### [Photos with calibration data]
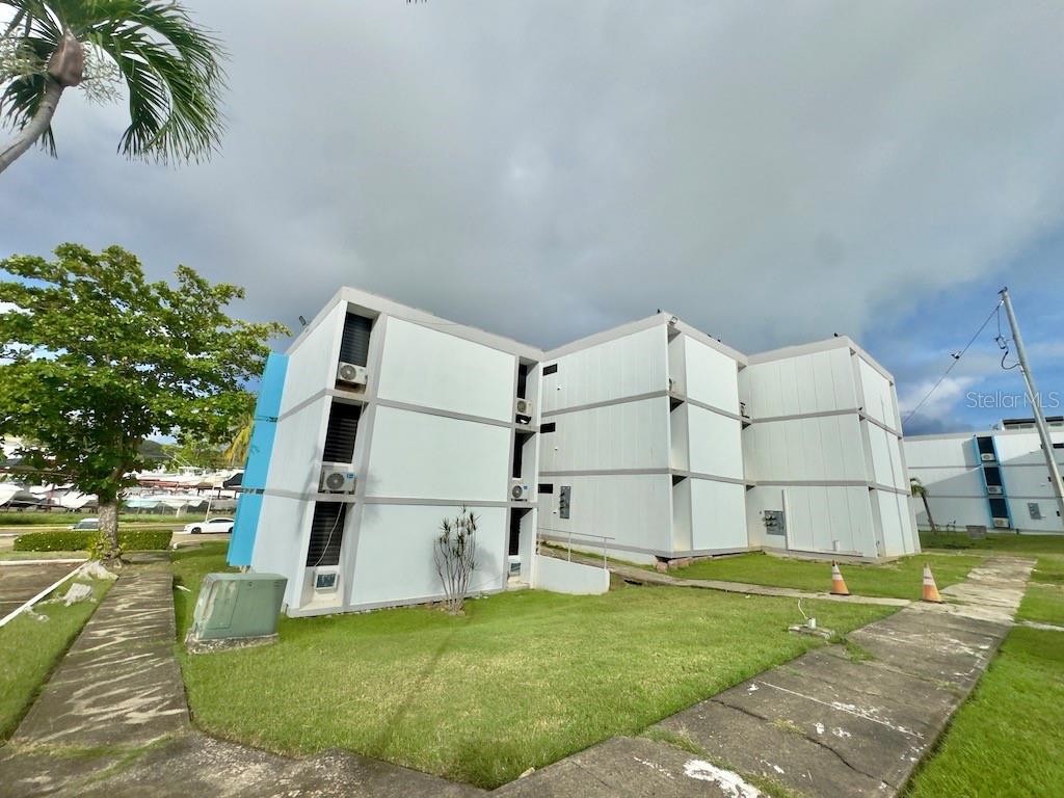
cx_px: 532
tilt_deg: +11.7
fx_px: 430
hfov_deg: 102.1
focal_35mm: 14
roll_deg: -3.2
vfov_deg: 85.7
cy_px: 399
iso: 32
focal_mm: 2.22
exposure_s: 1/4630
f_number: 2.2
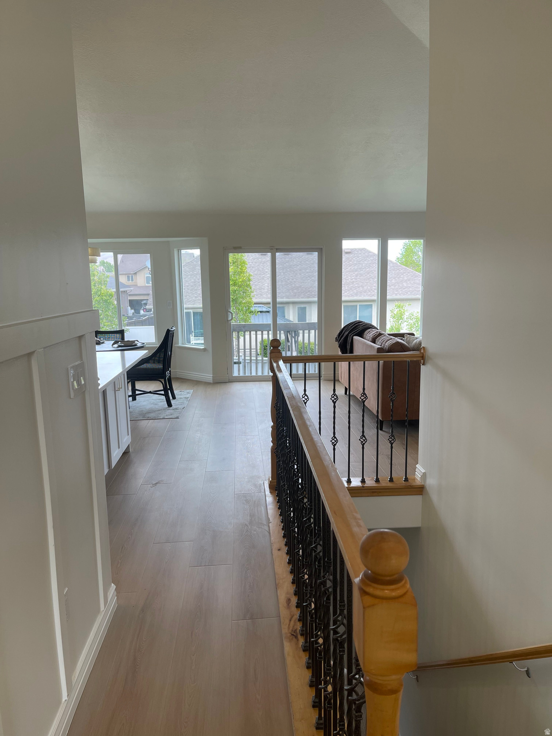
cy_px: 368
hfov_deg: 54.9
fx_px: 532
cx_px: 276
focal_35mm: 25
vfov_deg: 69.4
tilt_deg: -9.3
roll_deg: +1.7
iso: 32
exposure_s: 1/163
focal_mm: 5.1
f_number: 1.6
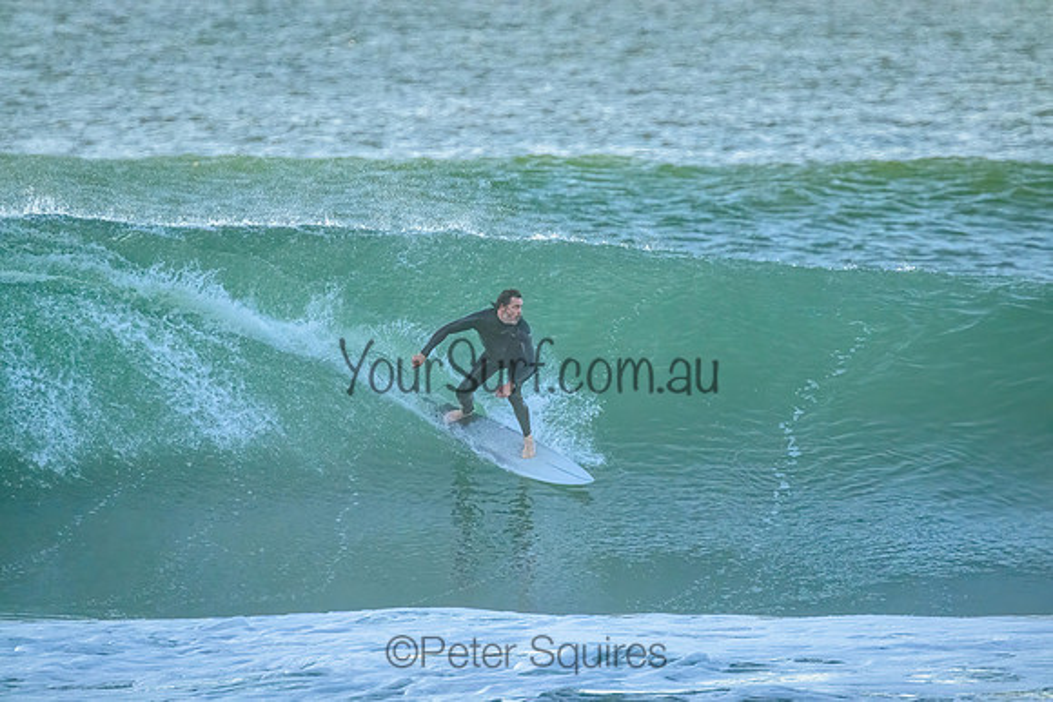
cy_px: 351
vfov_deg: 1.7
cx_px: 526
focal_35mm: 800
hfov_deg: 2.6
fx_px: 23404
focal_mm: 800
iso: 7200
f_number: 11
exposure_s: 1/1250
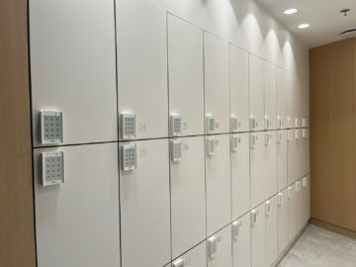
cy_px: 134
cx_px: 178
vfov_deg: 53.1
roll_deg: +1.4
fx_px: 267
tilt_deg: -2.0
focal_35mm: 26
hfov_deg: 67.3
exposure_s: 1/122
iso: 40
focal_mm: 5.1
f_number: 1.6
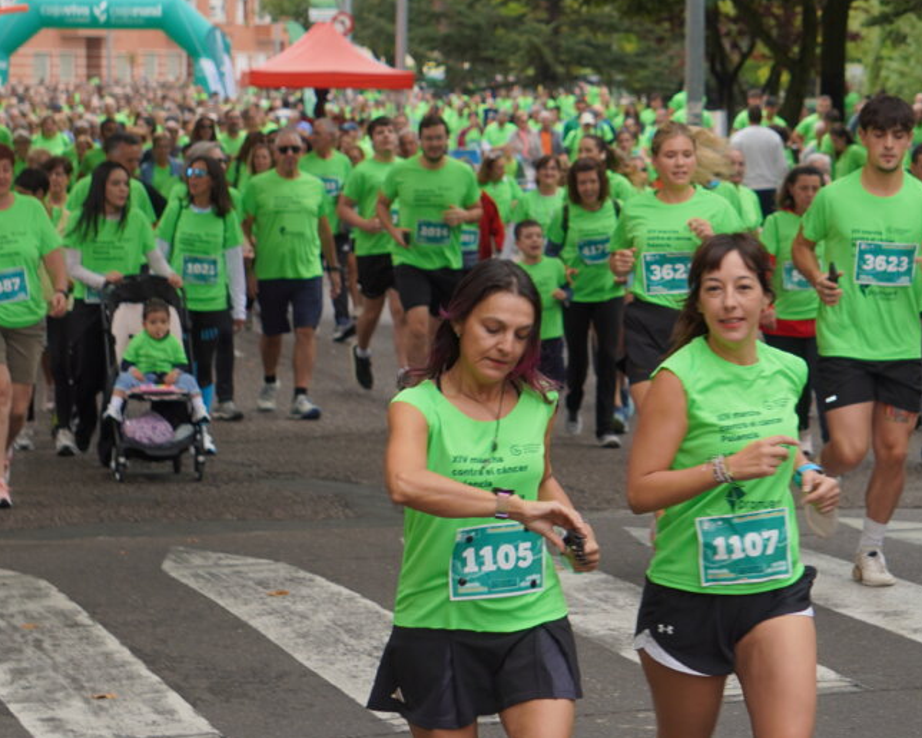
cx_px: 587
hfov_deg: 12.5
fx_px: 4200
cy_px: 143
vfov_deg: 10.0
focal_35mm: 154
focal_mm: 55
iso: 100
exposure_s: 1/160
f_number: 5
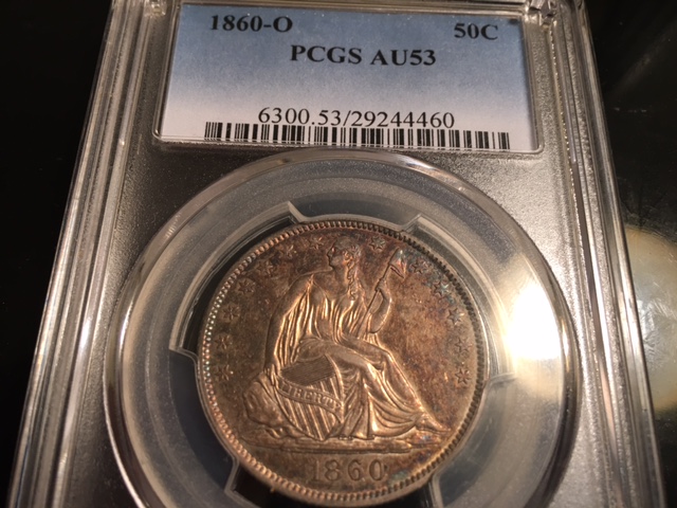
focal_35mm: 29
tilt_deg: -66.7
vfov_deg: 48.2
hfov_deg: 61.7
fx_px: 567
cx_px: 338
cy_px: 254
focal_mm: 4.15
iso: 32
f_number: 2.2
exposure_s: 1/15
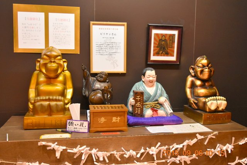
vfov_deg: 36.9
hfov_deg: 53.1
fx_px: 247
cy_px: 82
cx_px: 124
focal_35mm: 36
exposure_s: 1/40
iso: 2200
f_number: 4
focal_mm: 24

### [Work task]
Before copying, set the pictures aside; then give the records again exactly.

### [Exercise result]
cx_px: 532
tilt_deg: +11.7
fx_px: 430
hfov_deg: 102.1
focal_35mm: 14
roll_deg: -3.2
vfov_deg: 85.7
cy_px: 399
iso: 32
focal_mm: 2.22
exposure_s: 1/4630
f_number: 2.2
cy_px: 368
hfov_deg: 54.9
fx_px: 532
cx_px: 276
focal_35mm: 25
vfov_deg: 69.4
tilt_deg: -9.3
roll_deg: +1.7
iso: 32
exposure_s: 1/163
focal_mm: 5.1
f_number: 1.6
cy_px: 351
vfov_deg: 1.7
cx_px: 526
focal_35mm: 800
hfov_deg: 2.6
fx_px: 23404
focal_mm: 800
iso: 7200
f_number: 11
exposure_s: 1/1250
cy_px: 134
cx_px: 178
vfov_deg: 53.1
roll_deg: +1.4
fx_px: 267
tilt_deg: -2.0
focal_35mm: 26
hfov_deg: 67.3
exposure_s: 1/122
iso: 40
focal_mm: 5.1
f_number: 1.6
cx_px: 587
hfov_deg: 12.5
fx_px: 4200
cy_px: 143
vfov_deg: 10.0
focal_35mm: 154
focal_mm: 55
iso: 100
exposure_s: 1/160
f_number: 5
focal_35mm: 29
tilt_deg: -66.7
vfov_deg: 48.2
hfov_deg: 61.7
fx_px: 567
cx_px: 338
cy_px: 254
focal_mm: 4.15
iso: 32
f_number: 2.2
exposure_s: 1/15
vfov_deg: 36.9
hfov_deg: 53.1
fx_px: 247
cy_px: 82
cx_px: 124
focal_35mm: 36
exposure_s: 1/40
iso: 2200
f_number: 4
focal_mm: 24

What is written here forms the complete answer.